The mutated strain of the virus was detected in 91 patients in the Kanto region, with two more confirmed infected with the variant at airport quarantine checks, according to the National Institute of Infectious Diseases (NIID). Tokyo Medical and Dental University on Feb. 18 also reported three cases of the variant in the capital.

“The variant could pose a risk to efforts to contain the spread of infections in the mid- to long-term,” an NIID official said.

The variant has the E484K mutation and is likely to have been brought in from abroad, officials said.

The mutated strain is believed to be capable of “immune escape,” meaning it can evade the body’s immune system. That is raising concerns that some of the immunity acquired through infections with other strains of the virus or vaccinations may not work sufficiently against the variant.

Some observers have pointed out that the COVID-19 vaccine developed by British pharmaceutical giant AstraZeneca Plc may be less effective against the variant, but the extent to which it could affect the vaccine’s efficacy remains unclear.

In studies published in U.S. medical journals, U.S. pharmaceutical company Pfizer Inc. and others concluded that the variant does not have a major impact on the effectiveness of its vaccine. Japan began inoculating its citizens with the vaccine on Feb. 17.

Countries across the globe are particularly worried about three kinds of mutated strains of the virus that emerged in Britain, South Africa and Brazil. All the variants have the N501Y mutation, which is feared to be more contagious.

The E484K mutation is also confirmed to be in some of the British variants, as well as the variants found in South Africa and Brazil. Japan has also reported every new variant that has been detected among patients in the country.

The latest strain recently found in Japan has the E484K mutation, but the N501Y mutation is not confirmed to be in the variant. A panel of experts advising the health ministry said on Feb. 18 that there needs to be continual analysis of the strain.

“We need to monitor the variant’s impact as more people receive inoculations,” said Takaji Wakita, who chairs the panel and heads the NIID.

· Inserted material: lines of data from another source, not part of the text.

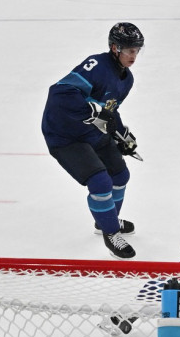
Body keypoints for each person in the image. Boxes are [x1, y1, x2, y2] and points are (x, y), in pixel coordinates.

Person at [41, 22, 144, 259]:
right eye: (130, 50)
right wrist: (92, 110)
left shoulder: (126, 79)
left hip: (91, 132)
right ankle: (111, 232)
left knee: (120, 176)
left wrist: (121, 134)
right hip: (64, 135)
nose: (134, 55)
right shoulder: (96, 65)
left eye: (137, 50)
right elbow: (59, 93)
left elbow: (109, 110)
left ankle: (106, 221)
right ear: (115, 48)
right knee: (100, 182)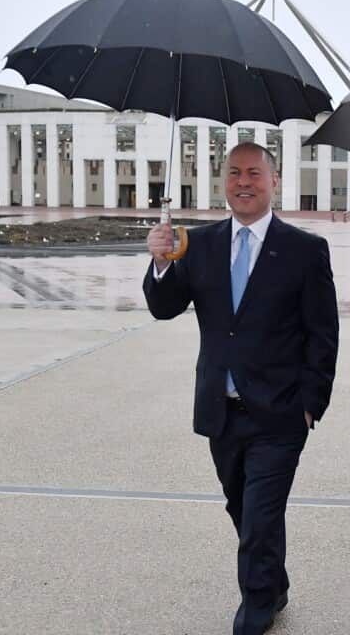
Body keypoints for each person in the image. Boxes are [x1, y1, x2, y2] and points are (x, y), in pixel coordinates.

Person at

Meanwhile, the NIID will launch the country’s first epidemiological study into mutated strains of the virus following the spread of variants across the nation, according to a directive the ministry sent on Feb. 17 to prefectural governments.

The NIID will analyze patients’ age and severity of symptoms, along with other factors, after they are confirmed infected with the variants at quarantine checks at airports and other ports of entry.

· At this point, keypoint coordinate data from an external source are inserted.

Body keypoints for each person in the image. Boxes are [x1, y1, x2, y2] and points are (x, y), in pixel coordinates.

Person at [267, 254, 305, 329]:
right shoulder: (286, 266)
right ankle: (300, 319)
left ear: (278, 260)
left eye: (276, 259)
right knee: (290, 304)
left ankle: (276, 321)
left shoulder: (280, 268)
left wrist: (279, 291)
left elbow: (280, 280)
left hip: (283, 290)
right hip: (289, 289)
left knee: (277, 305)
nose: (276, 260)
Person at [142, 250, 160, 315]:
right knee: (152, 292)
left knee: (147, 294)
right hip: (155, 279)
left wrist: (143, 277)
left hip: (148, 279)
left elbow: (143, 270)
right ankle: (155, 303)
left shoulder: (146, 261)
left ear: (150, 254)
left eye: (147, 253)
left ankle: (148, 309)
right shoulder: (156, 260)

In the study, researchers plan to compare the data with that of other individuals infected with nonmutated stains if their age, gender, recent travel history and other factors line up with those of the patients infected with the variants.

The researchers will conduct interviews at medical institutions where the patients were hospitalized to gather necessary information before analyzing the characteristics of the strains, according to the directive. The findings will be used to draw up future anti-virus measures.